Initial reports from the crash scene indicate that the driver of the Altoona-based Freedom Excursions tour bus, 65-year-old Terrance Harold Shultz, may have been operating the bus too quickly for conditions at the time that he lost control of the vehicle and it crashed into a roadside embankment. The exact speed if the bus at the time of the accident has not been released. Road conditions in the area were challenging for Pennsylvania motorists throughout the day as snow continuously fell making roads slick and visibility was poor. Numerous other accidents were reported in the area as well.
A reported total of 25 EMS units from surrounding Pennsylvania counties responded to the site of the tour bus crash to assist. Of the 26 passengers on board taken to two local hospitals following the tour bus crash, 23 were treated and released with relatively minor injuries. The status of the remaining three passengers is unknown at this time.
Today’s bus crash marks the second significant bus accident in Pennsylvania in recent months. Last October a Greyhound bus carrying 49 passengers crashed just south of Williamsport on I-80 in Union County in the central part of the state. The October crash occurred when the bus slammed into the back of a tractor-trailer on its a non-stop journey from New York City to Cleveland, Ohio and was deadly, killing one, a visitor to the U.S. from Vietnam, critically injuring four, including the driver, and leaving dozens of others injured and scattered among five area hospitals.
The driver of the tractor-trailer in that crash, 36-year-old Akos Gubica, became a bit of hero as he entered the smashed bus to rescue trapped passengers and assist them in exiting the wreckage.
Pennsylvania State Police reported in December that the investigation into the October Greyhound bus crash was ongoing, and that Greyhound had fully cooperated with their efforts to reconstruct the accident. The driver of the bus was reportedly a 12-year-veteran of the company.

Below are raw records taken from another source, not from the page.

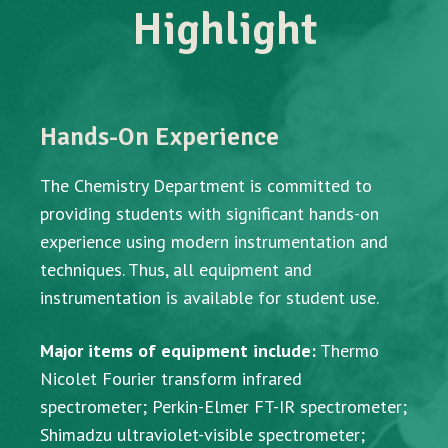
Highlight
Hands-On Experience
The Chemistry Department is committed to
providing students with significant hands-on
experience using modern instrumentation and
techniques. Thus, all equipment and
instrumentation is available for student use.
Major items of equipment include:
Thermo
Nicolet Fourier transform infrared
spectrometer; Perkin-Elmer FT-IR spectrometer;
Shimadzu ultraviolet-visible spectrometer;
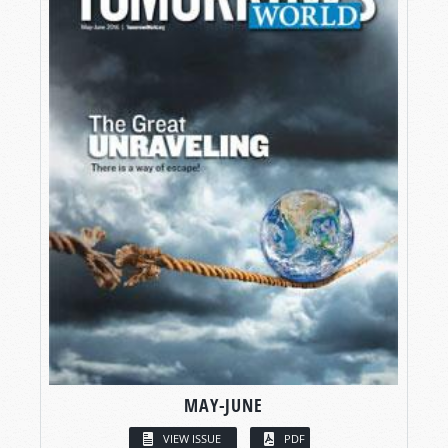
MAY-JUNE
VIEW ISSUE
PDF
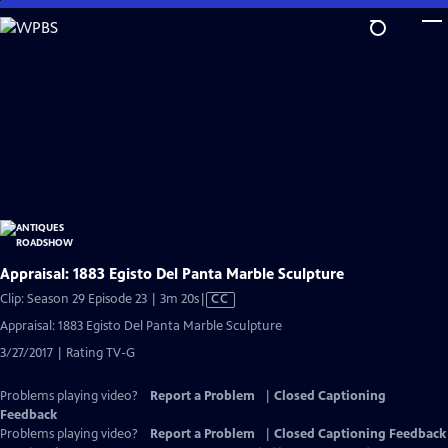
Skip
to
Main
Content
Appraisal: 1883 Egisto Del Panta Marble Sculpture
Video
Clip: Season 29 Episode 23 | 3m 20s
|
CC
has
Appraisal: 1883 Egisto Del Panta Marble Sculpture
Closed
3/27/2017 | Rating TV-G
Captions
Problems playing video?
Report a Problem
|
Closed Captioning
Feedback
Problems playing video?
Report a Problem
|
Closed Captioning Feedback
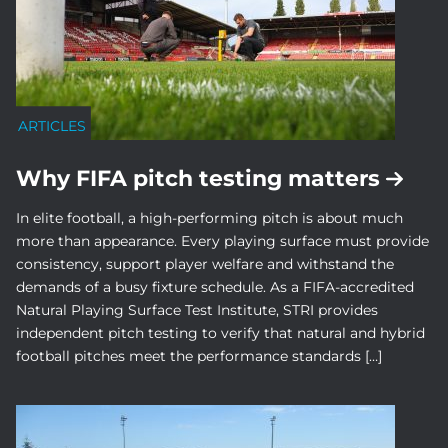
ARTICLES
Why FIFA pitch testing matters
In elite football, a high-performing pitch is about much
more than appearance. Every playing surface must provide
consistency, support player welfare and withstand the
demands of a busy fixture schedule. As a FIFA-accredited
Natural Playing Surface Test Institute, STRI provides
independent pitch testing to verify that natural and hybrid
football pitches meet the performance standards […]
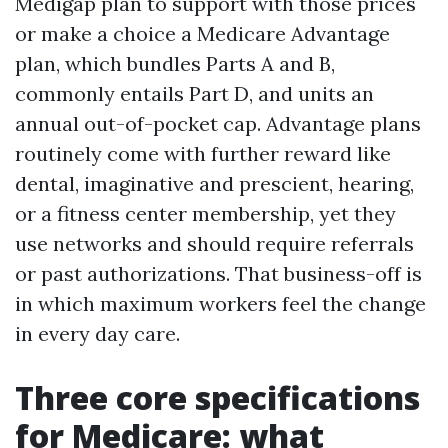
Medigap plan to support with those prices
or make a choice a Medicare Advantage
plan, which bundles Parts A and B,
commonly entails Part D, and units an
annual out-of-pocket cap. Advantage plans
routinely come with further reward like
dental, imaginative and prescient, hearing,
or a fitness center membership, yet they
use networks and should require referrals
or past authorizations. That business-off is
in which maximum workers feel the change
in every day care.
Three core specifications
for Medicare: what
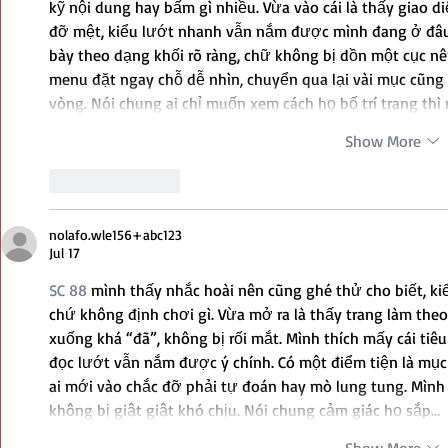
kỹ nội dung hay bấm gì nhiều. Vừa vào cái là thấy giao d
đỡ mệt, kiểu lướt nhanh vẫn nắm được mình đang ở đâu.
bày theo dạng khối rõ ràng, chữ không bị dồn một cục nê
menu đặt ngay chỗ dễ nhìn, chuyển qua lại vài mục cũn
vòng. Nói chung ai chỉ muốn xem cách họ bố trí trang thì
Show More
Like
Reply
nolafo.wle156+abc123
Jul 17
SC 88
 mình thấy nhắc hoài nên cũng ghé thử cho biết, k
chứ không định chơi gì. Vừa mở ra là thấy trang làm theo 
xuống khá “đã”, không bị rối mắt. Mình thích mấy cái tiêu
đọc lướt vẫn nắm được ý chính. Có một điểm tiện là mục
ai mới vào chắc đỡ phải tự đoán hay mò lung tung. Mình b
không bị giật giật khó chịu. Nói chung cảm giác họ sắp…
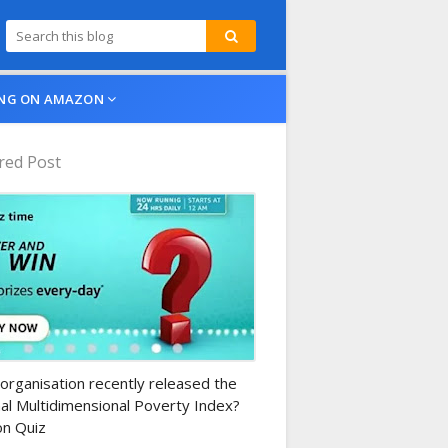
NG ON AMAZON
red Post
n-daily-quiz
organisation recently released the
al Multidimensional Poverty Index?
n Quiz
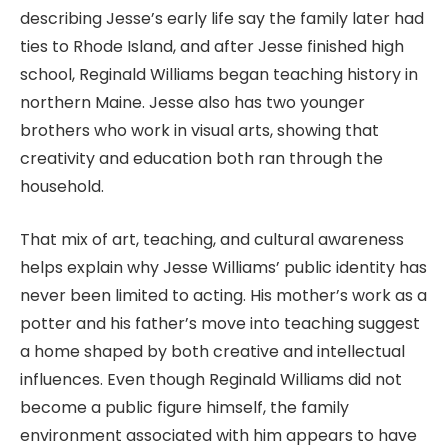
describing Jesse’s early life say the family later had
ties to Rhode Island, and after Jesse finished high
school, Reginald Williams began teaching history in
northern Maine. Jesse also has two younger
brothers who work in visual arts, showing that
creativity and education both ran through the
household.
That mix of art, teaching, and cultural awareness
helps explain why Jesse Williams’ public identity has
never been limited to acting. His mother’s work as a
potter and his father’s move into teaching suggest
a home shaped by both creative and intellectual
influences. Even though Reginald Williams did not
become a public figure himself, the family
environment associated with him appears to have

Greyhound has been feeling some heat in recent months not only because of the October crash but because of another crash that occurred just outside of Cincinnati in September as well. That crash resulted in more than 30 injuries after the bus drifted off the road, slammed into a tree and ultimately came to rest on its side. The driver of the bus involved in that crash has been charged with a misdemeanor count of failing to operate a vehicle with reasonable control, as he admitted that he had been drinking coffee when he began to cough, choke and eventually passed out behind the wheel.
The crash of the Pennsylvania tour bus that resulted today in injuries to 26 on board will no doubt be the subject of intense scrutiny and investigation as well.